La Serenissima, the pearl of the Adriatic, came in for particular abuse: “We reject the Venice of foreigners, this marketplace of fake antique dealers, this magnet for universal snobbism and imbecility, this bed worn out by endless droves of lovers, this bath adorned with jewels for cosmopolitan whores, this immense sewer of traditionalism.” Although entertaining, this was very unkind, as was Marinetti’s description of gondolas as “rocking chairs for cretins”.
According to Leon Trotsky, Futurism was a protest “against the art of petty realists who sponged on life”, and in 1938, Trotsky, along with André Breton and Diego Rivera published Manifesto: Towards a Free Revolutionary Art. Exiled by Stalin, Trotsky then was living in Mexico City, where he looked after pet rabbits, had an affair with Freida Kahlo and dreaded the arrival of Stalin’s assassins, who when they did arrive, were not long about killing him.
The Second Manifesto of Surrealism, written by Breton in 1929, was not a patch on the original of five years earlier, nor indeed on Salvador Dali’s magnificent Yellow Manifesto of 1928, in which the Spanish Surrealist denounced all art he did not like, not omitting “painters of crooked trees”. The first decades of the 20th century were littered with such manifestos, penned by Apollonaire, Mayakovsky, Huelsenback, Tzara and others. Mina Loy wrote her Feminist Manifesto in 1914, and Kasimir Malevich his Suprematist Manifesto two years later.

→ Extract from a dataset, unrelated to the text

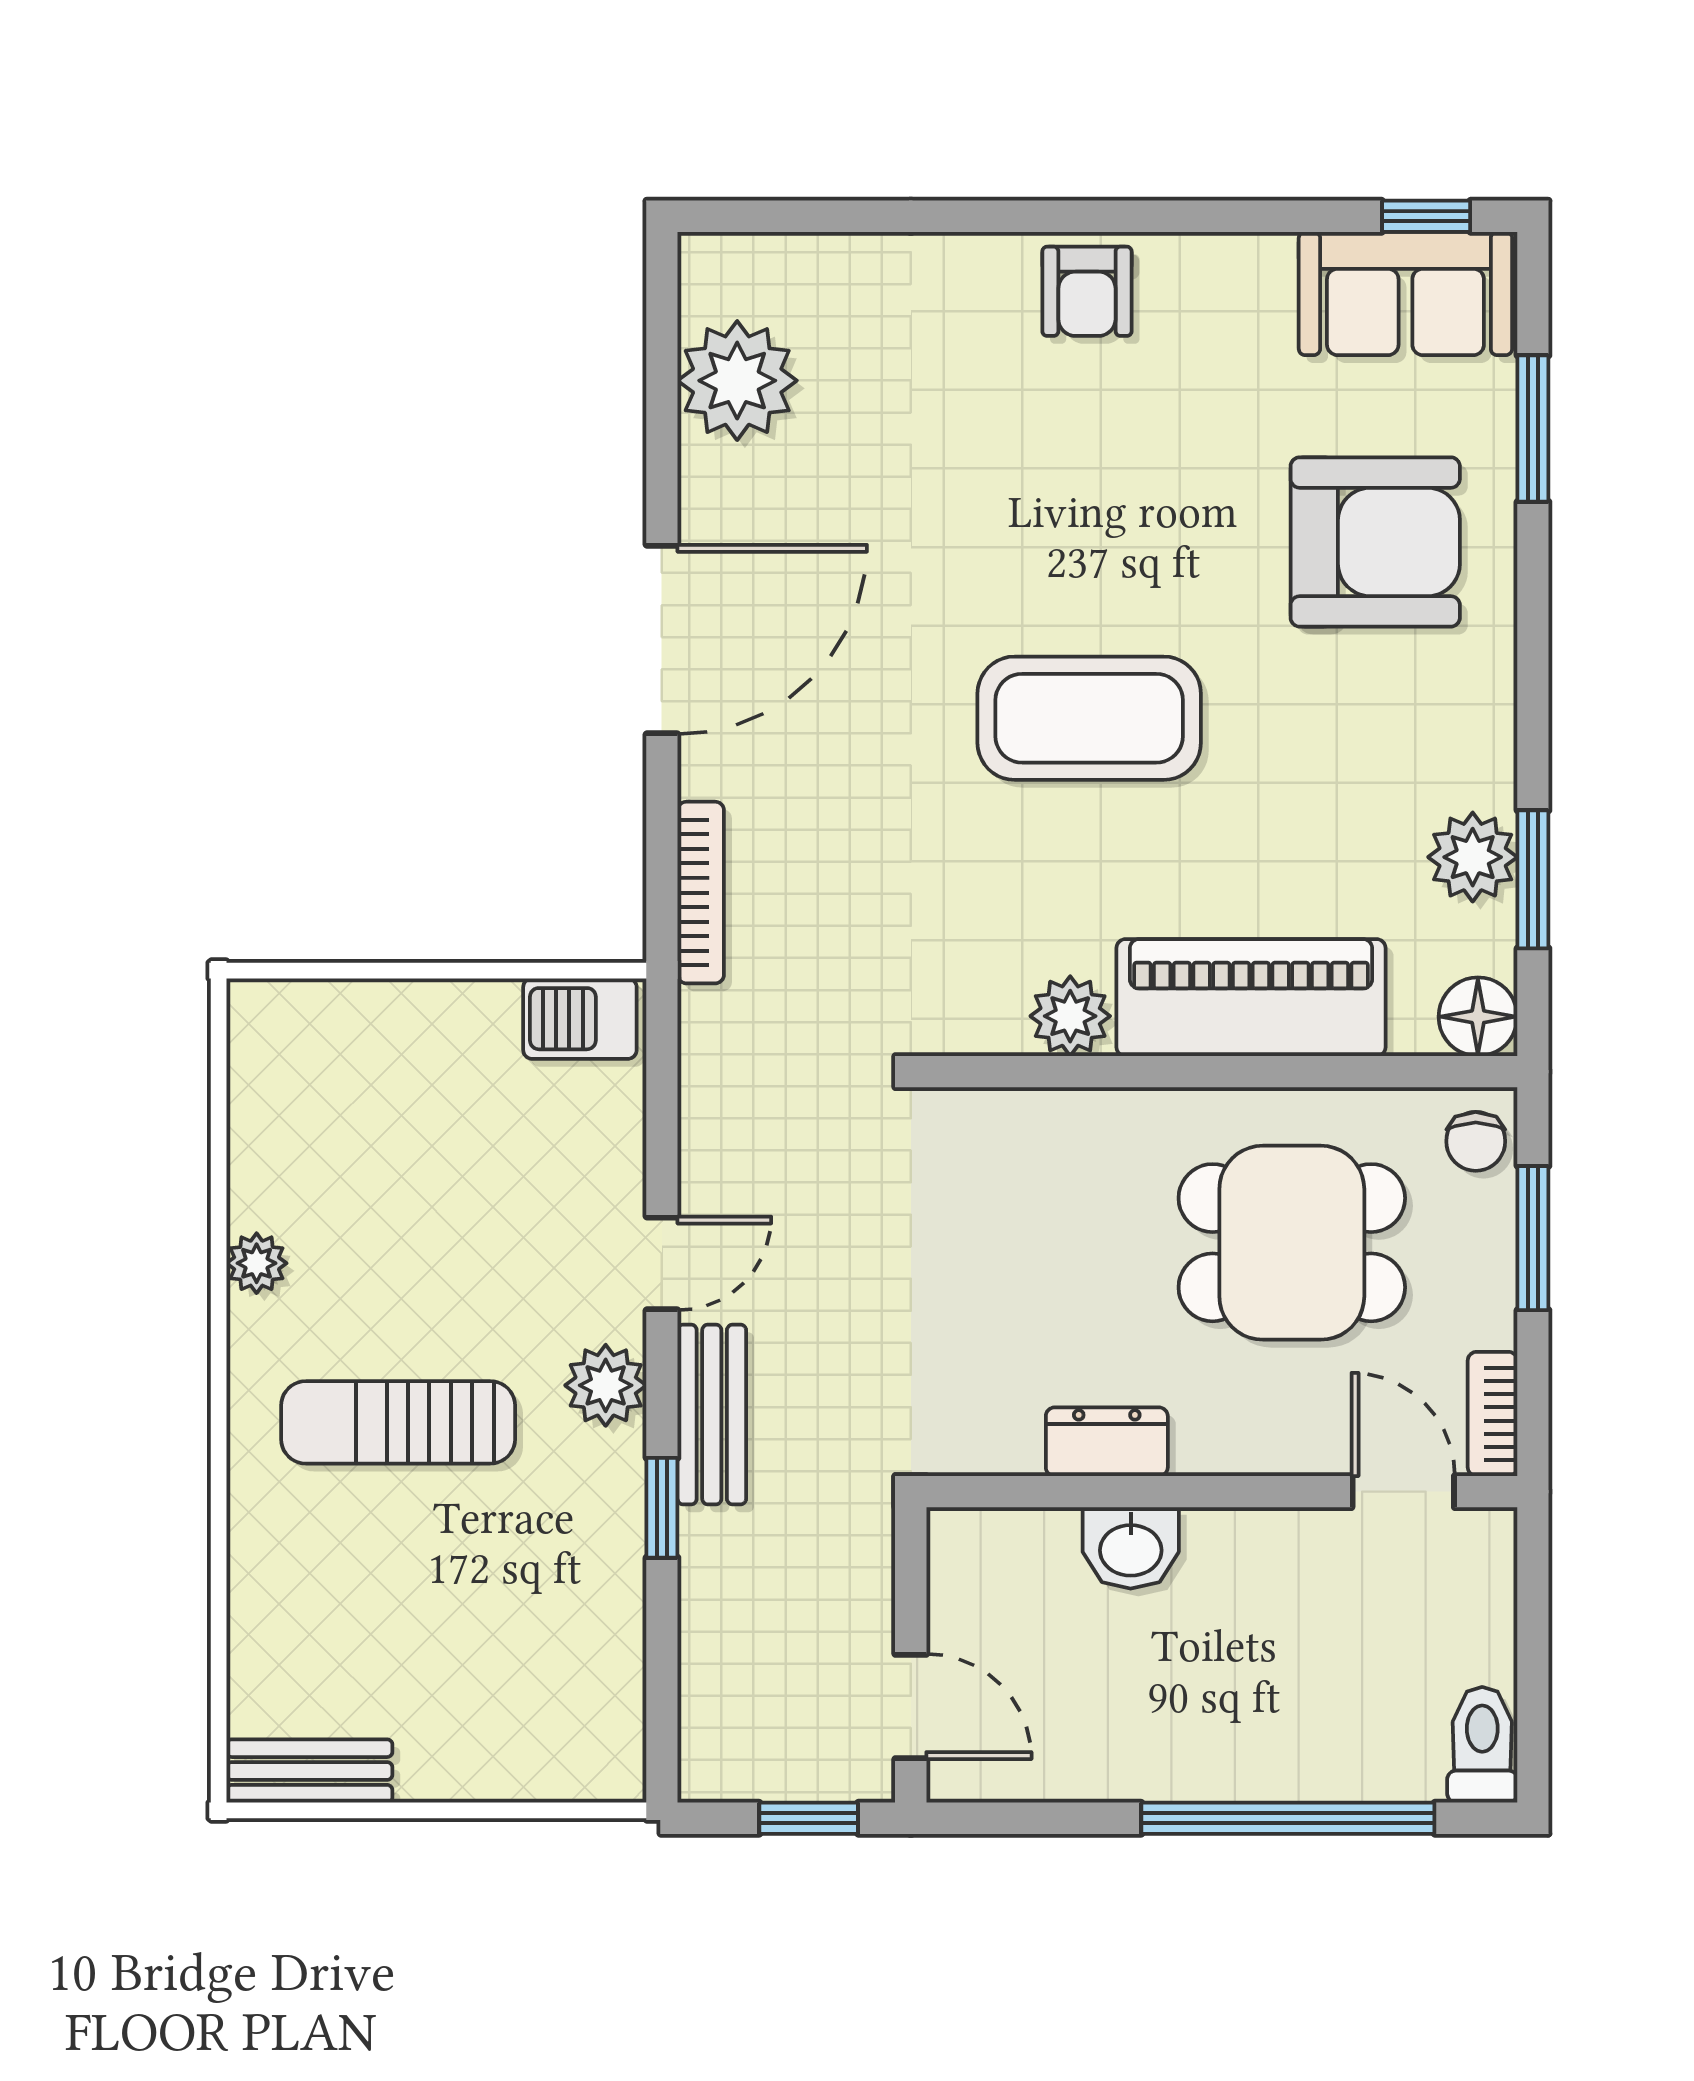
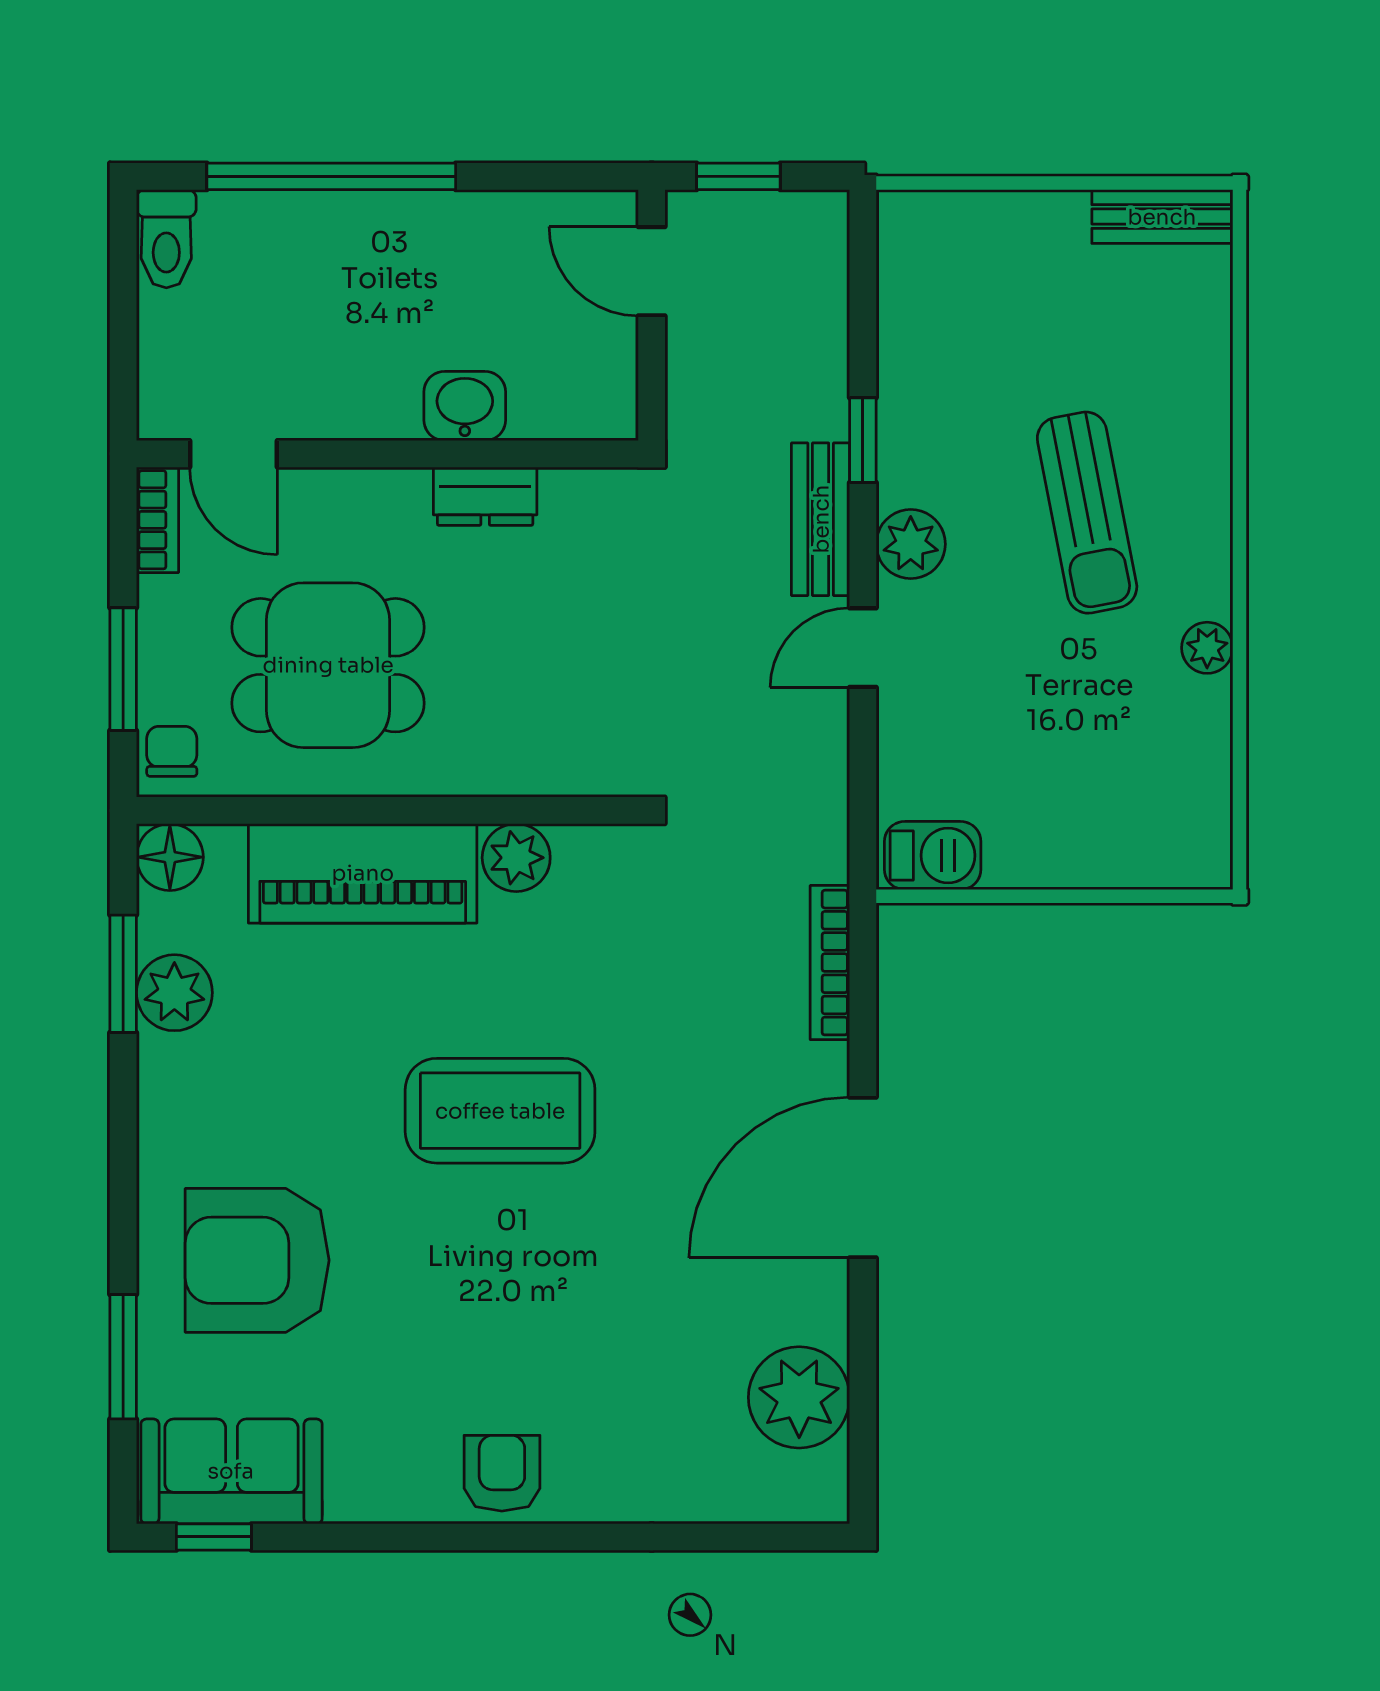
sun lounger: (398, 1422) -> (1087, 513), turned 79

These early manifestos, gathered together in a new compilation, 100 Artists’ Manifestos: From the Futurists to the Stuckists, are a reminder of days when artists had fire in their veins and led, rather than followed, fashion. The best of the more recent manifestos are marked by an artistic and poetic vision, although some, unfortunately, can only be described as peevish utterances of suburban intellectuals.

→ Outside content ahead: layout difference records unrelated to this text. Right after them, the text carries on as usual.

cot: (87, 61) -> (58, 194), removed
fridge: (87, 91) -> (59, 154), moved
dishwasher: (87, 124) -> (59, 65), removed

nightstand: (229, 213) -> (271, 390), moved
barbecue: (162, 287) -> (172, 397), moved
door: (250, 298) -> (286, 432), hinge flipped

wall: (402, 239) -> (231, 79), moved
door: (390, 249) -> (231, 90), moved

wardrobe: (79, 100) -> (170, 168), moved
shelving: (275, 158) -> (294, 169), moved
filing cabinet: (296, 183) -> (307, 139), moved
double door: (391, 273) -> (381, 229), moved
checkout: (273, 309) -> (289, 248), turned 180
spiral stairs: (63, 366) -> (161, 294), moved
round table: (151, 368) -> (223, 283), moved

A recent example, issued in 2009 by “the Other Muswell Hill Stuckists”, illustrates the redundancy of the form. Published on the centenary of Marinetti’s manisfesto, the activists of Muswell Hill manage little more than a tired denounciation of the Groucho Club, the Turner Prize and Tracey Emin. At least their manifesto is short.
Less witty, and much too long, is the 2008 Manifesto Towards a New Humanism in Architecture, which does have a point in highlighting the stranglehold placed on new architecture in the UK, and no less in Ireland, by planning authorities and developers, a point echoed in Coop Himmelb(l)au’s 1980 Architecture Must Blaze, and Rem Koolhaas’s Delirious New York published two years earlier.
Some manifestos are works of literature, almost poetry. The painter RB Kitaj celebrated his Jewish heritage in a free-wheeling 2007 Second Diasporist Manifesto, while Takashi Murakami’s The Super Flat Manifesto decried the loss of authentic Japanese cultural identity after decades of Western influence, while also celebrating the fusion between cultures made possible by modern technology.
The film director Werner Herzog’s 1999 Lessons of Darkness is a typically brilliant, rambling, semi-coherent paean in praise of ‘poetic, ecstatic truth’.
These 100 manifestoes, selected and edited by Danchev, Professor of International Relations at the University of Nottingham, provide an insight not only into the great art movements of the 20th century, but also into the relationship between culture and politics.
Danchev is to be praised for including in his compilation a range of South and Central American writers and artists, and the publishers, Penguin Modern Classics, are to be praised for the ring-binding, that both makes the book easy to read, while also evoking a vanished era of Roneographs and pamphlets fluttering from windows down into crowded streets.